Hanging on to any particular emotion (including happiness) after it's season can create problems. We must let go of the old in order to move on to the new things in store for us. It is part of the cycle of life. I enjoy my two year old and her antics now, but in five years I want to enjoy her as a seven year old. If I'm constantly wishing she'd go back to being two so I can enjoy it longer, I'm wasting the precious gift I've been given. Does that make sense at all?
Thanks again, Doug, for the opportunity to dialogue and reflect, and ponder, and most importantly, to laugh at ourselves.
I got caught up on what you've been writing this month and I have to add to what you wrote about structure. I have awful memory problems. I have to write everything down. I have a date book in my purse that I can't function without. I have a spiral notebook on my desk in which I write all the things I have to keep track of for the next week. And I still blow off appts accidentally.
As much as I LOVE spending the summer with my kids, and get a break from the daily grind of school routines, it's so tempting to lose all structure. And it's not good for me or my oldest kid. Now that they're back I'm slowly getting it back together. I'm also taking an online course this fall which has been a big demand. I'm formulating an overall time plan. For example, groceries on Monday. Only book the appt on Wednesday, that kind of thing. I think it's a step in the right direction. Missing an appt or forgetting something really can trigger a big old self-hatred-fest and I don't need that!!!Now I only have to know what day of the week it is.

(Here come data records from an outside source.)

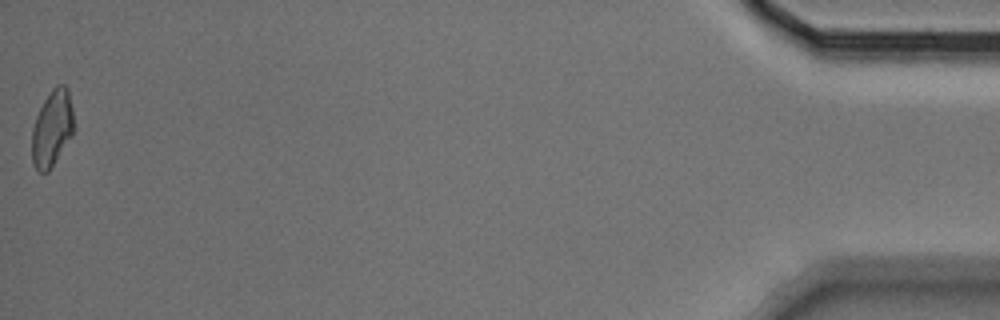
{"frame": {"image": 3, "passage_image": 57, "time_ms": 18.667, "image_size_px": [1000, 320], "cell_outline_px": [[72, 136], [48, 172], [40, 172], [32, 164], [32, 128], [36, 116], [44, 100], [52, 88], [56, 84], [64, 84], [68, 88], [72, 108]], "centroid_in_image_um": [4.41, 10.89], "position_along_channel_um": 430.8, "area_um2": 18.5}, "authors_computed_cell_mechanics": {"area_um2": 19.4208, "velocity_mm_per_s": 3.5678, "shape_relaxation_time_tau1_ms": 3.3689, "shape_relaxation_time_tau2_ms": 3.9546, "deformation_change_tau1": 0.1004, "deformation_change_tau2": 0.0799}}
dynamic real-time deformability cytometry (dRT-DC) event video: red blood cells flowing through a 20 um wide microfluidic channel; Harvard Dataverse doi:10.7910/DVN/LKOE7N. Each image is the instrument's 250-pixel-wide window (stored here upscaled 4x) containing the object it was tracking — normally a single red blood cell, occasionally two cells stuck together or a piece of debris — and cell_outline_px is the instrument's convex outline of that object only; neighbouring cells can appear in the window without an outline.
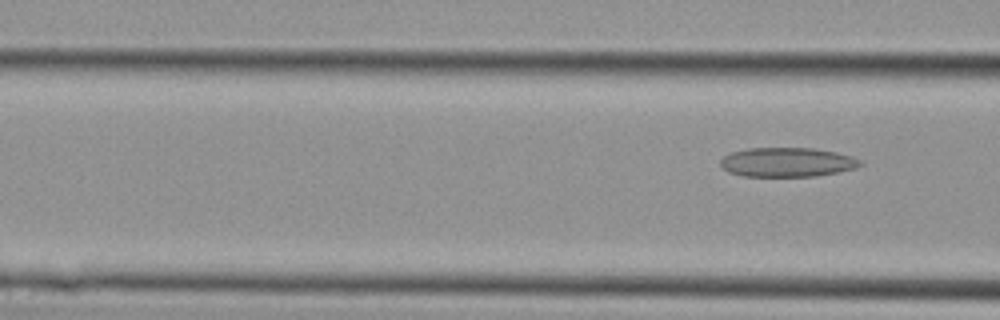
{"species": "Egyptian fruit bat (a non-hibernating species)", "species_latin": "Rousettus aegyptiacus", "temperature_condition": "cold", "stored_images_in_passage": 5, "segment_of_instrument_passage": [2, 2], "camera_frame_rate_fps": 3000, "um_per_image_px": 0.085, "animal": {"sex": "female"}, "frame": {"image": 1, "passage_image": 5, "time_ms": 1.333, "image_size_px": [1000, 320], "cell_outline_px": [[864, 164], [856, 168], [816, 176], [744, 176], [728, 172], [720, 164], [720, 160], [724, 156], [732, 152], [748, 148], [812, 148], [836, 152], [852, 156], [860, 160]], "centroid_in_image_um": [66.92, 13.78], "position_along_channel_um": 99.7, "area_um2": 23.81}}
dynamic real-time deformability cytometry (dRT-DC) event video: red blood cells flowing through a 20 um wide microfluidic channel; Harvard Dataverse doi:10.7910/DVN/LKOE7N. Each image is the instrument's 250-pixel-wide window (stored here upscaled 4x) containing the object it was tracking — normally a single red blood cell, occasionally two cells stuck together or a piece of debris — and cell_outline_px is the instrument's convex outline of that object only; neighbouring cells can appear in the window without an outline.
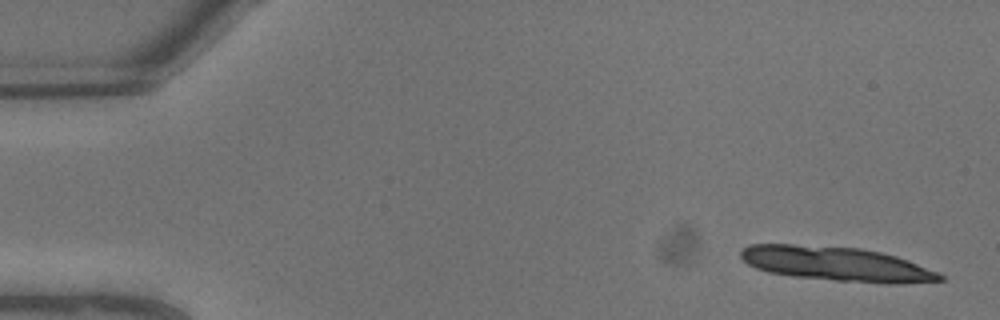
{"species": "common noctule bat (a hibernating species)", "species_latin": "Nyctalus noctula", "temperature_condition": "warm", "stored_images_in_passage": 8, "camera_frame_rate_fps": 3000, "um_per_image_px": 0.085, "animal": {"sex": "male", "body_mass_g": 13.3}, "frame": {"image": 1, "passage_image": 1, "time_ms": 0.0, "image_size_px": [1000, 320], "cell_outline_px": [[944, 280], [892, 284], [884, 284], [836, 280], [792, 276], [768, 272], [756, 268], [748, 264], [740, 256], [740, 252], [748, 244], [792, 244], [860, 248], [880, 252], [896, 256], [908, 260], [940, 272], [944, 276]], "centroid_in_image_um": [71.12, 22.43], "position_along_channel_um": 13.9, "area_um2": 39.82}}
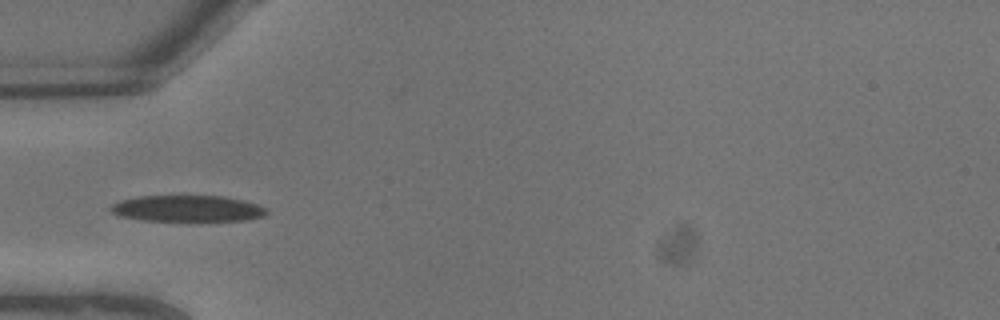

Now you go get some sleep. Hang in there!
I'm sorry to hear of your friend. The wallowing is a real problem. They lose hope for a brighter future. The sadness can be so smothering. Does your other depressed loved one wallow? My column next week will be about how to address this problem for people trying to help depressives. I sure hope I'm up to the challenge.
Claire ~ You're welcome. I'm not sure I can take too much credit. Laughing at myself comes pretty easy. I mean, have you seen photos of me?
Esther ~ Thank you. I'm really glad you enjoy my quirky humor. Sometimes I REAALLY worry that I'm going to turn somebody off with my oddball jokes. ;)
Melissa ~ On one hand, we unfairly compare ourselves to others, but I believe that when we are the caretakers of children or others we can be hard on ourselves when our bodies don't let us perform our responsibilities. The trick is to not do that. LOL We need to cut ourselves some slack every once in a while.
Heidi the Hick ~ Thanks. I'm finally coming out of the stupid sickness. That was one nasty virus. Robyn, my wife, is fighting with it now.
Great ideas on how to manage your memory. I had never thought of designating one day to be appointment day. That's a fantastic idea. I'm going to use that one day in a column. :)
Those were some kind words you had for me. Too bad I don't believe in sleep. 5:44am and I'm still blogging. What a silly boy I am... Last night I couldn't sleep because I was so anxious about my big client meeting. And today I can't sleep because the meeting went so well I'm still hyper about it. Oh, tomorrow is going to hurt so bad...
The will to fight is something that should be able to be taught, don't you think? But it's not a popular message in this pharmacologically dependent culture.